Streptocarpus: My Own Plant


Streptocarpus spp.
Family: Gesneriaceae
Common Name:  Cape Primrose
Country of Origin: South Africa, Madagascar and  Asia


Fig.1    Streptocarpus flowers intermittently throughout the year.

It's been two and half years ago since I first saw a Streptocarpus in full bloom and the plant was not mine.  This time I have a clone of that same plant which has been growing in my kitchen.

Streptocarpus is probably one of the most beautiful flowering houseplants.  It is regarded in high esteem by plant enthusiasts not only because of its pleasing beauty but also because of its durability  as a plant.

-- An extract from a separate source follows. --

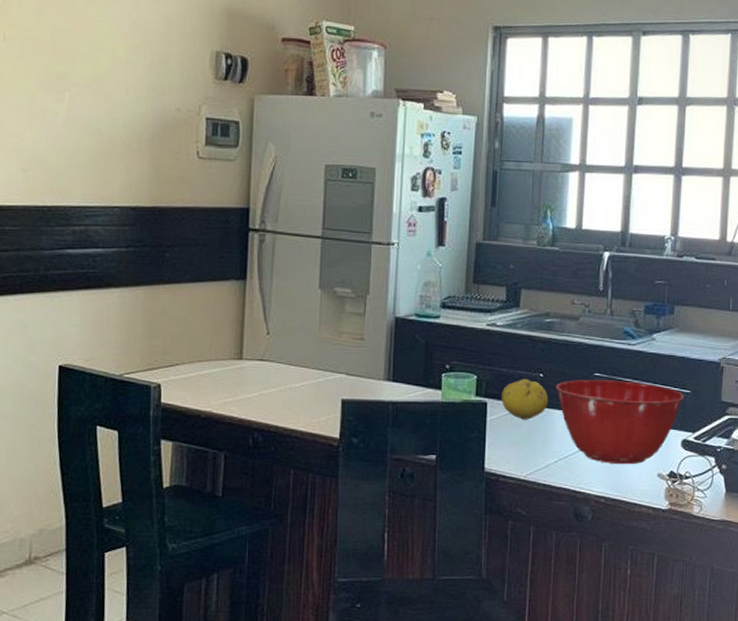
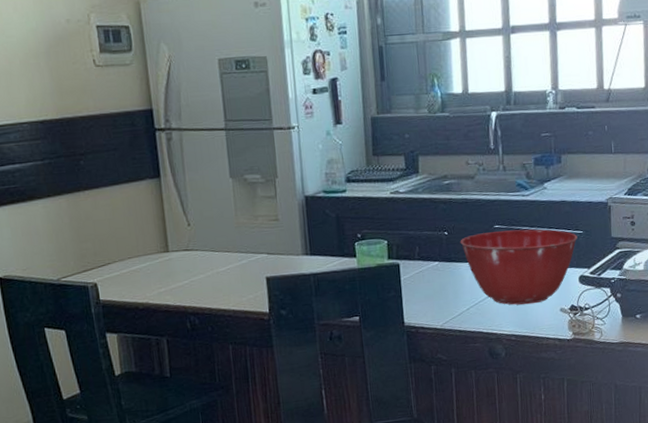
fruit: present [502,379,549,420] -> none [412,238,455,276]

It is an evergreen, herbaceous  plant that grows well in shade - making it a great indoor plant.  This stemless plant blooms almost throughout the year as long as it is regularly fed with complete fertilizer (preferably with a high phosphorous content). They are related to the African violets but have a different morphological structure that makes them more appealing than their shorter relatives.

Fig. 2     Flower buds originating from the petiole of a leaf.

One of the most interesting observations on Streptocarpus is that flower buds originate from the basal section of the leaves (Fig. 2).  That's right; the flowers emerge from the leaves.   The first flower bud always grows closest to the axil as seen on the picture above.  The flowers come in clusters and indeterminately arranged on long slender peduncles that extend well above the top of the leaves giving the appearance of floating flowers (Fig. 3 and Fig. 1).  The flowers open in succession which allows a prolonged flower show (Fig. 1 and 5).

Fig.  3.  Clusters of unopened flowers.


Fig. 4  Delicate tubular flower on slender peduncle.

The flowers come with a delicate tubular corolla which extends out into deeply scalloped lips that resemble individual petals (Fig. 4).  The tube of the flower is usually clear white with increasing pigmentation towards the lobes with the lower lips being darker than the upper lips.  The peduncle (stem-like structure that supports the inflorescence) starts out curled and slowly uncurls as it elongates to display the ethereal inflorescence (Fig. 4).

Fig. 5     Flowers open in succession


Cultural Management  

1.  Provide sufficient moisture but not soggy soil.  Over watering is a common cause of damage on the plant.  Water only when the top of the soil feels dry.  

2.  Position plants in light but not direct sunlight.  East facing window sills work best.  Putting plants on a hot sunny window sill will cause burning on the leaves. 

3.  Feed regularly.  Fertilize during watering using low fertilizer concentration (about 25% of recommended rate).

4.  Allow sufficient room to grow.  Divide or re-pot only when the pot is full of roots to the next size using peat-based multi-purpose media.

5.  Deadhead regularly.  Remove spent flowers (including dead leaves) to encourage continued flowering and to avoid Botrytis (Gray Mold) infection.  

6.  Monitor the occurrence of pests.   Regularly inspect plants for white and greenflies, aphids, mildew, and mealy bugs. (These pests can be a problem but so far I have not seen them on my plants.)  It is easier to control pests at the early stage of infestation.


Streptocarpus: a sturdy and delightful flowering houseplant.